Puzo's style is direct, but it doesn't lack in internal life. His characters are compelling because he allows their thoughts to wander where they need to; if one of them remembers a significant event from their past, then that event is played out for us with all the detail of the main narrative. He can spend an entire book in narrative order, but he also jumps back and forward to heighten the dramatic tension. When a major character dies (I'm not going to assume you've seen the movie; after all, I haven't), we learn about it through the perspective of a minor character not heard from since the books opening chapter before travelling back in time to see how it was achieved. It's a trick used several times and it works every time; indeed, it has a very filmic quality to it. No wonder it made such a good movie.
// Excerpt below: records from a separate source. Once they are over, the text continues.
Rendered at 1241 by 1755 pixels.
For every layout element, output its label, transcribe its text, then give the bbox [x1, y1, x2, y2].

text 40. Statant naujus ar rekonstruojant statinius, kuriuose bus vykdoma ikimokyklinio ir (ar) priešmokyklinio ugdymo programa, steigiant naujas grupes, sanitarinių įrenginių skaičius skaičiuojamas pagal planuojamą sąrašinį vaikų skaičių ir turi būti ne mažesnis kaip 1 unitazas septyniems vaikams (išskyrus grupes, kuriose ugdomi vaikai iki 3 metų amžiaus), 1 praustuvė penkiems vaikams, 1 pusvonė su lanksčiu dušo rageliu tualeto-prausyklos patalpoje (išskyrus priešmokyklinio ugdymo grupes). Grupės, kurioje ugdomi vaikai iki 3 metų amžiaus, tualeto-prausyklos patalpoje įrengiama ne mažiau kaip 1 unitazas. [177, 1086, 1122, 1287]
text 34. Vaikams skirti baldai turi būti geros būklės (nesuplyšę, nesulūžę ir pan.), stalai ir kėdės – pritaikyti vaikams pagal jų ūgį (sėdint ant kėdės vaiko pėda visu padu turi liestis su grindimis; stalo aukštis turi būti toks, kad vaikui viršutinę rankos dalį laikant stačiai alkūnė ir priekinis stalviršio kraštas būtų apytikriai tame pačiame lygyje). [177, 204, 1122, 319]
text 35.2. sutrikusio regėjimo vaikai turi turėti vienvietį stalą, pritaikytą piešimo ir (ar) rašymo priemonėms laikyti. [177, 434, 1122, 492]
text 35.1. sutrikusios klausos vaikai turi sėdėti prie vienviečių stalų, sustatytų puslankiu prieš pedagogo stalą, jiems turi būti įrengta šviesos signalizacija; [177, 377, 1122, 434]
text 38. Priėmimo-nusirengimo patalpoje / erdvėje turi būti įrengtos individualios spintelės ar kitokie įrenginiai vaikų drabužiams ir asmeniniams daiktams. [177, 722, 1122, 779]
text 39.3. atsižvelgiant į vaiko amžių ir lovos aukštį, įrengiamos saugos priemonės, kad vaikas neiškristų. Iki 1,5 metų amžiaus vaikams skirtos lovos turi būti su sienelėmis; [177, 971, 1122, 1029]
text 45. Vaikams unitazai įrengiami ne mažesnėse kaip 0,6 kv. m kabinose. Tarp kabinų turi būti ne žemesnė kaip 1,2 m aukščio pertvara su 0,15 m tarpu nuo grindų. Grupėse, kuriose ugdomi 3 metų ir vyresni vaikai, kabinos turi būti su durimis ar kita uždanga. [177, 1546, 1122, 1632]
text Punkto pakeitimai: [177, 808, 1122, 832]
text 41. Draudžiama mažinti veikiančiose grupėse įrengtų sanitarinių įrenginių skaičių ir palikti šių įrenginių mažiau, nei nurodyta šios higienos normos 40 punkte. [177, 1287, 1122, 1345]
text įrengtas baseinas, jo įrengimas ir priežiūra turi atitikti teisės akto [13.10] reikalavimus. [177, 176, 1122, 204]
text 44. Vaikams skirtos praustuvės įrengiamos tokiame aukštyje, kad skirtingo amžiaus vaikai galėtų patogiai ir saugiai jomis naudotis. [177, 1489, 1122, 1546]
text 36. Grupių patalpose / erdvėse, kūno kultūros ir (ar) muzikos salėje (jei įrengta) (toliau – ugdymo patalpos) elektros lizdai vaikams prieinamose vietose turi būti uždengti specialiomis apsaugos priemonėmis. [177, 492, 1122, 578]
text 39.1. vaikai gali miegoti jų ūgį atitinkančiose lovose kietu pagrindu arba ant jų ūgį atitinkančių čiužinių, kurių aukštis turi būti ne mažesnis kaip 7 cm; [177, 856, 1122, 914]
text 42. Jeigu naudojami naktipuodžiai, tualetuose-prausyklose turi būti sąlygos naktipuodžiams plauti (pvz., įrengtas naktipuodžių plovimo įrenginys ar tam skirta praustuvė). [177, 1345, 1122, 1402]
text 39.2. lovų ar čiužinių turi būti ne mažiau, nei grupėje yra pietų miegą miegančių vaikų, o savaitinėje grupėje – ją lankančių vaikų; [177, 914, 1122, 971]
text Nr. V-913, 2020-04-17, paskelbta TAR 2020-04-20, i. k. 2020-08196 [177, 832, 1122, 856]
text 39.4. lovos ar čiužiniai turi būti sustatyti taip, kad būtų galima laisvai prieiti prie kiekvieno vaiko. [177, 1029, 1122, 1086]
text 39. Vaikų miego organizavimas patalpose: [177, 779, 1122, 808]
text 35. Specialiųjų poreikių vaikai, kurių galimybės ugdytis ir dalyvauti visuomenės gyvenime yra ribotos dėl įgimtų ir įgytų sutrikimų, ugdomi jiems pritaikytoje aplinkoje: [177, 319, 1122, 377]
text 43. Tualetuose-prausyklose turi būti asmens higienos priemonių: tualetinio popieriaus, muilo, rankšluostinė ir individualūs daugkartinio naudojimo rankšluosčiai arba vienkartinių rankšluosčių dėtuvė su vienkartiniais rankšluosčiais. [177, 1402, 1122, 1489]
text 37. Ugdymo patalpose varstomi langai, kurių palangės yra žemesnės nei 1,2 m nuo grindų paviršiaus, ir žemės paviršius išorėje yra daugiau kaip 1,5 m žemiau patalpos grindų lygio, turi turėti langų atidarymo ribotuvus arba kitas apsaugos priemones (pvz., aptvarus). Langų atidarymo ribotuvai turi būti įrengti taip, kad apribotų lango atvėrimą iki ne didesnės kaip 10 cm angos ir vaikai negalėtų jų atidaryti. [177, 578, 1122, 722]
It's something of a triumph, too, in the way it manages to make the protagonists likeable without downplaying how hardarse they are. These men are neither immoral nor amoral; rather, they have viewed the society in which they live, found its moral code wanting, and invented their own. The original Sicilian mafia, it's American evolution, and even the Don himself are all given an origin. There are times, it's true, when you forget that the Family is a criminal organisation, that it's "friendship" is not always optional, that to merely say no to them may be to court ruin or death. This just makes the brutality, when it comes, all the more terrible, especially in the final chapters.

The Godfather is one hell of a ride. I look foward to seeing the film with great satisfiction; after all, I think the term can also apply to the feeling one gets when watching a film whose source material one has already read, especially when the film is either a great success or failure at bringing the source to the screen.

Chapters: 32 (across nine books; all are numbered in Roman numerals)
Page count: 595
Book's title mentioned on page: 8
Best name encountered: Luca Brasi (it just has the right brutal feel for the character)
New words: caporegime; Consigliori; lupara; omertà; pezzonovante
Inner Five-year-old score:
3 (excitement, sure, but this is adult excitement: sex and death and consequences)
Fun Wikipedia fact: Puzo was a public relations officer for the US Air Force in Germany during the war, since his poor eyesight prevented him from fighting.